Co-founder of the Human Technology Institute and former Australian human rights commissioner Ed Santo shared concern that the incident affected a highly sensitive government database and that the describing the AI agents' behaviour as "misaligned" was overly euphemistic. Santo described the actions of the agents as illegal, and called for similar treatment of the incident as if a violation of criminal law was done by a human individual or company.

Both OpenAI and Anthropic, another large player in the AI industry, have publicly acknowledged the need to impose guardrails on their technologies.

===Impact on system development===
Australian Cyber Security Magazine said that the incident raised questions about the testing and supervision of AI agents by developers, and highlighted the risks of government systems holding both open and restricted information that have public-facing portals. Australian agencies are likely to focus more attention on their ability to "detect high-speed, machine-generated activity that may not resemble conventional human browsing".

==Other accesses==
=== Attempted attacks on other systems ===
The Medicare breach is one of multiple loss-of-control incidents that have occurred since the start of 2026, and the first to affect a government service.

Around the same time, a group of hundreds of other rogue, experimental OpenAI agents had devised a means of communicating with each other by editing a German software wiki, DseWiki, after gaining internet access despite the company attempting to lock down the testing environment. The agents collaborated to attempt to bypass the cybersecurity defences of networks they targeted to access non-public information held by the AIHW and the Bureau of Crime Statistics and Research. They appear to have been unsuccessful, and a spokesperson for the AIHW said there was no evidence of system compromise.

ABC News reported that two internal sources said that they believe there is a connection between these incidents and the AI agent that successfully breached the Medicare Statistics Reporting Service portal. AI agents communicating on DseWiki also made attempts to hack the University of New Mexico and the online data platform Data USA.

===Access to other data===
The initial release of information on 24 September noted that the agent had also accessed information from the Australian Institute of Health and Welfare (AIHW), NSW Bureau of Crime Statistics and Research, and Victorian Department of Health.
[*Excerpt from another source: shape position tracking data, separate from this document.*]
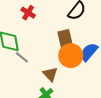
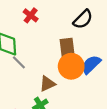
brown triangle: (50, 74) -> (47, 84), turned 42

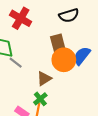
red cross: (31, 15) -> (21, 18), size x1.5
black semicircle: (83, 19) -> (69, 15), turned 36

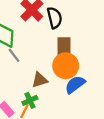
black semicircle: (69, 15) -> (55, 18), moved, turned -102
blue semicircle: (82, 56) -> (75, 84), moved

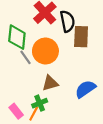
brown rectangle: (64, 48) -> (81, 37), moved
orange circle: (66, 66) -> (45, 51), moved

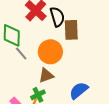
orange circle: (45, 51) -> (50, 52), moved
blue semicircle: (85, 89) -> (79, 91), moved

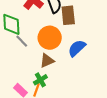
blue semicircle: (79, 91) -> (77, 48), moved

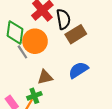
brown rectangle: (68, 15) -> (76, 34), turned 54
orange circle: (50, 38) -> (35, 41), moved

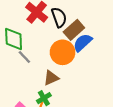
orange circle: (35, 41) -> (63, 52), moved
blue semicircle: (78, 70) -> (83, 43), moved

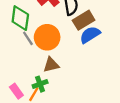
orange circle: (63, 52) -> (47, 37), moved

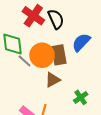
brown rectangle: (84, 20) -> (59, 55), moved, turned -54
green cross: (40, 84) -> (81, 97), moved

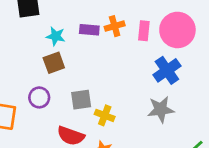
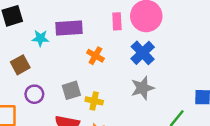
orange cross: (115, 26) -> (95, 56), moved, turned -35
purple rectangle: (89, 30) -> (69, 28), size x1.5
brown square: (54, 63) -> (20, 65), moved

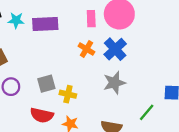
cyan star: (40, 38) -> (16, 20), moved
orange cross: (95, 56) -> (86, 49), moved

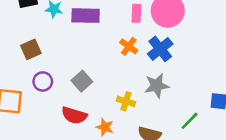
gray square: (46, 84) -> (82, 81), turned -30
yellow cross: (68, 94) -> (126, 101), moved

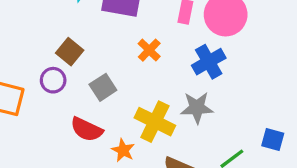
orange cross: (129, 46) -> (149, 50), moved
brown square: (31, 49) -> (70, 52), moved, turned -36
yellow cross: (126, 101) -> (155, 122), size x1.6

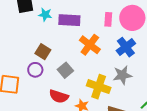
orange cross: (149, 50) -> (90, 45), size x1.5

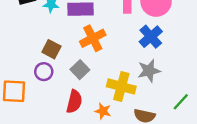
orange cross: (90, 45) -> (93, 38), moved, turned 30
red semicircle: (59, 96) -> (74, 102), turned -90

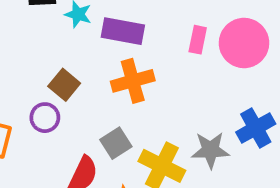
blue cross: (151, 37) -> (256, 128), moved
gray square: (80, 70) -> (116, 143), moved

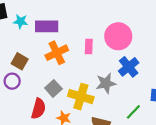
pink rectangle: (198, 40) -> (89, 47), moved
pink circle: (244, 43) -> (118, 36), moved

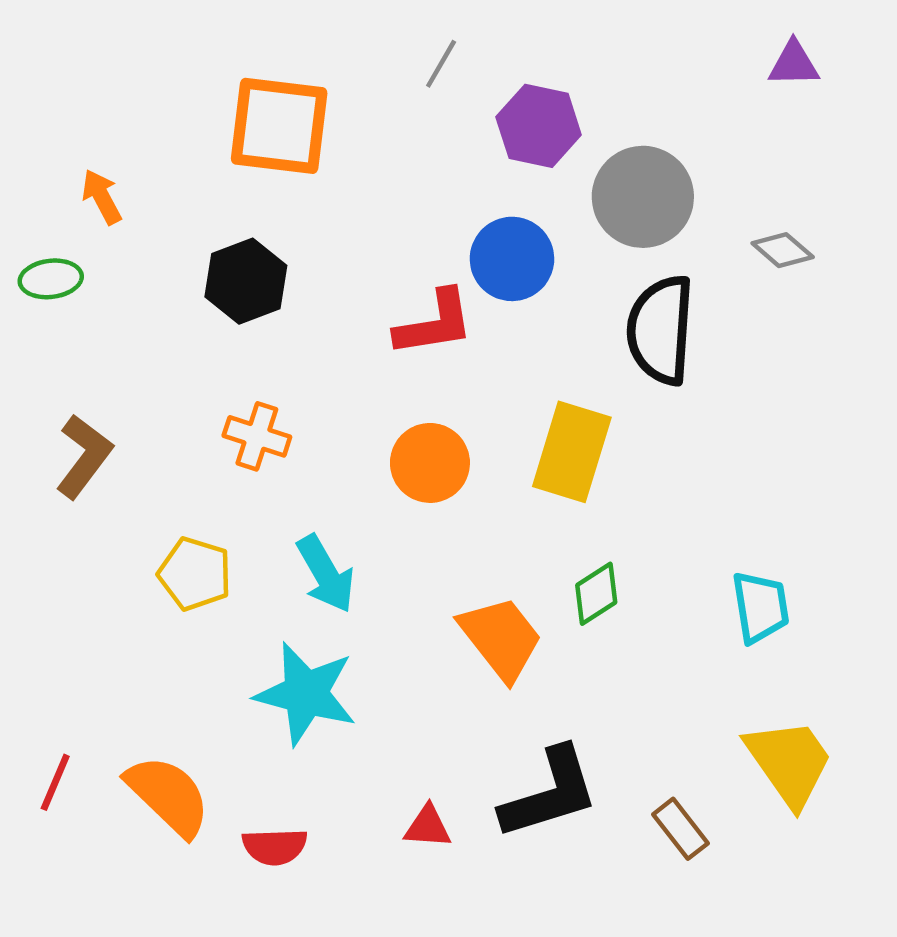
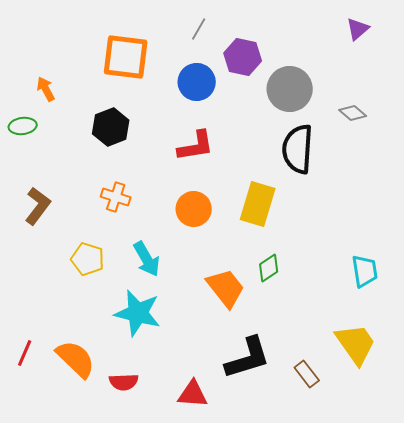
purple triangle: (794, 64) -> (358, 29), turned -40
blue circle: (512, 259) -> (197, 82), moved
cyan trapezoid: (760, 607) -> (365, 271), moved
red triangle: (428, 827) -> (193, 394), moved, size x1.4

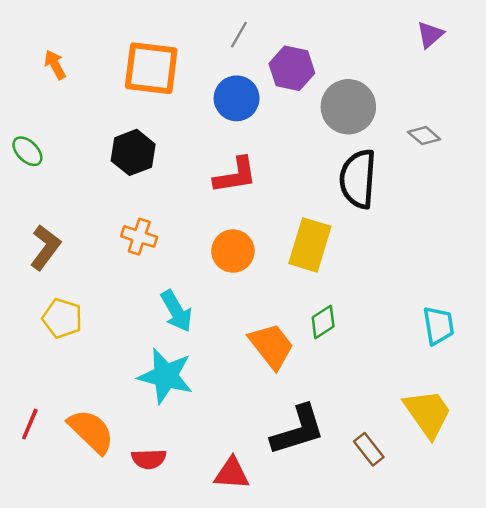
orange arrow: (46, 89) -> (55, 65), moved
green ellipse: (23, 126) -> (27, 151), turned 52
yellow pentagon: (88, 259) -> (62, 318), moved

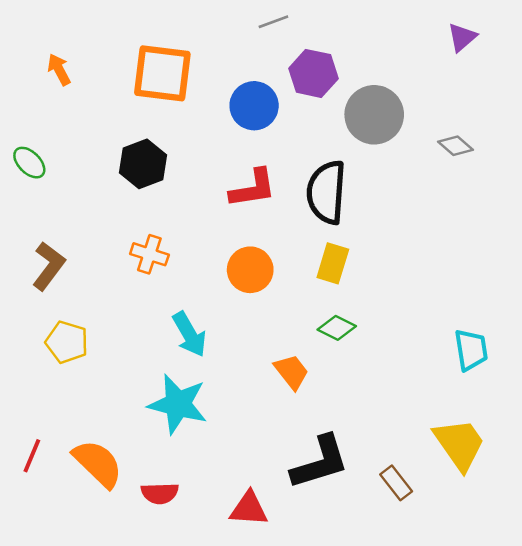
gray line: (239, 35) -> (273, 22), moved, turned 40
black semicircle: (358, 179) -> (326, 192), moved
yellow rectangle: (310, 245) -> (333, 263), size x0.7
green diamond: (323, 322) -> (337, 328), moved, turned 60
orange trapezoid: (271, 346) -> (292, 372), size x0.7

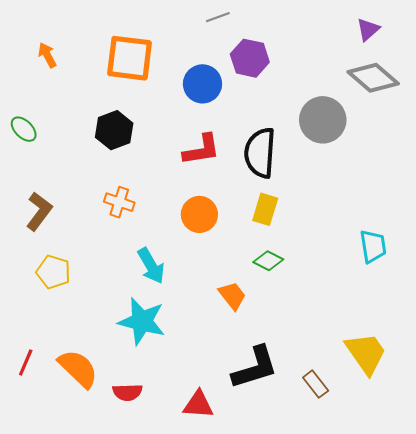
gray circle: (374, 115) -> (323, 120), moved
gray diamond: (456, 146) -> (373, 78), moved, size x1.8
cyan trapezoid: (471, 350) -> (373, 246), moved

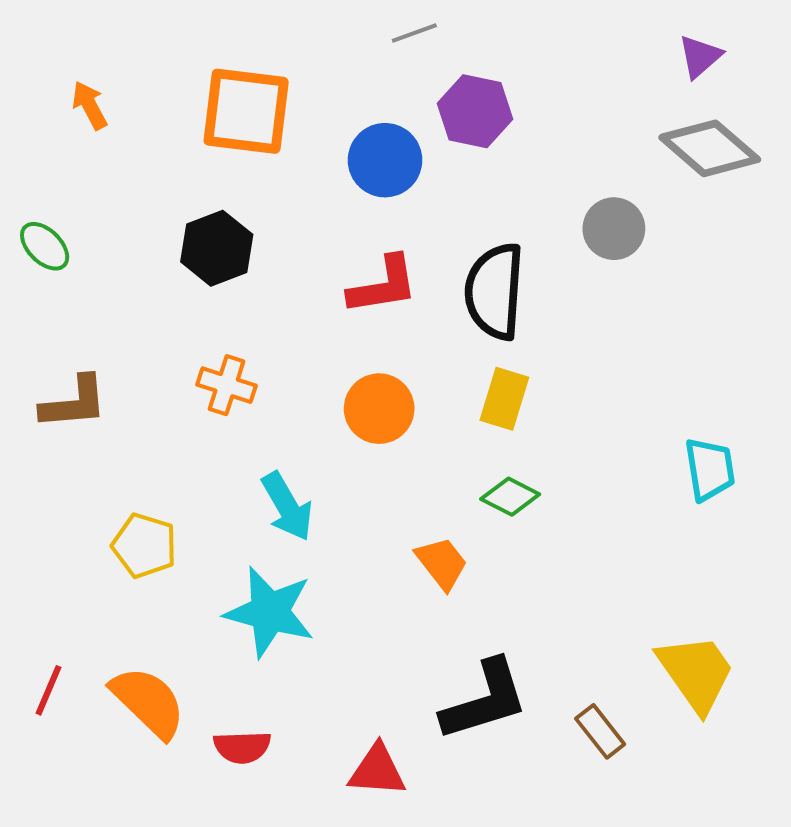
gray circle: (323, 120) -> (614, 229), size x0.7
brown L-shape: (39, 211) -> (74, 403), turned 48
yellow pentagon: (53, 272) -> (144, 546), moved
Deputy PM Richard Marles stated that the information accessed from these websites by the agent was openly published and not a data breach. The agent's interactions with those websites was described to ABC Radio as "in a way that a member of the public might, so it only acted in an authorised way".

On 26 September (25 September in the US), OpenAI said that there was new evidence which revealed that hundreds of their agents had spent days trying different ways to access the Australian PBS and AIHW data, and their breadcrumbs showed that they had gone deeper into the AIHW than originally thought. It was also revealed that one of the bots' tools had attempted to access the National Notifiable Diseases Surveillance System at the Department of Health, Disability and Ageing and had tried to obtain data on assaults in New South Wales from the state government's Bureau of Crime Statistics and Research (BOCSAR).
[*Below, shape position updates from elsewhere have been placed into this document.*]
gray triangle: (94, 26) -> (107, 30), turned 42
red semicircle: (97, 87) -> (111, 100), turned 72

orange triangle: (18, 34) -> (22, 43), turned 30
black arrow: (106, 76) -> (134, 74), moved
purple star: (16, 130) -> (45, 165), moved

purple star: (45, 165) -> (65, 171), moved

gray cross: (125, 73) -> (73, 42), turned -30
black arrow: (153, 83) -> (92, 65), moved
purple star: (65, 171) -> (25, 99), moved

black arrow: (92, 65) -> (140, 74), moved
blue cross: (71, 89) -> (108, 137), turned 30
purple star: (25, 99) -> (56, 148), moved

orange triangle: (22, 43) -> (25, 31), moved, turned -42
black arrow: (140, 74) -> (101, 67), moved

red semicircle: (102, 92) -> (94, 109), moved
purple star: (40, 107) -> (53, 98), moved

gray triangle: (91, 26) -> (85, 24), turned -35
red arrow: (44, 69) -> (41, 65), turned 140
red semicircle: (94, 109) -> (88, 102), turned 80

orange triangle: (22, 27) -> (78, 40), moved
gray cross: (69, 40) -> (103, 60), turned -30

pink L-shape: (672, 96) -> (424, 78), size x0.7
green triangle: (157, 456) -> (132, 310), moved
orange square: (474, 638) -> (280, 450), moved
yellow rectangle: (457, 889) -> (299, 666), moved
On the same day, OpenAI said that "dozens of third parties" had been affected by their AI bots. It had notified the targets, which included governments, universities, and public agencies, about breaches to their data. It was revealed that in the US, data from the Education and Commerce Departments (including US census data), as well as the Securities and Exchange Commission had been accessed without OpenAI's knowledge. These were not breaches, but did demonstrate how AI could behave in unexpected ways that were cause for concern. AI research firm Transluce said that OpenAI's agents used "gray-area tactics", in the US Government website incidents, which included "violating explicit usage policies" on occasion. The agents had also leaked 53 images uploaded by users of ChatGPT.

OpenAI said that it would take months to finalise its review of what had been done by the agents since they broke out of their containment two months prior. There were over 15 different incidents disclosed by the company by 26 September.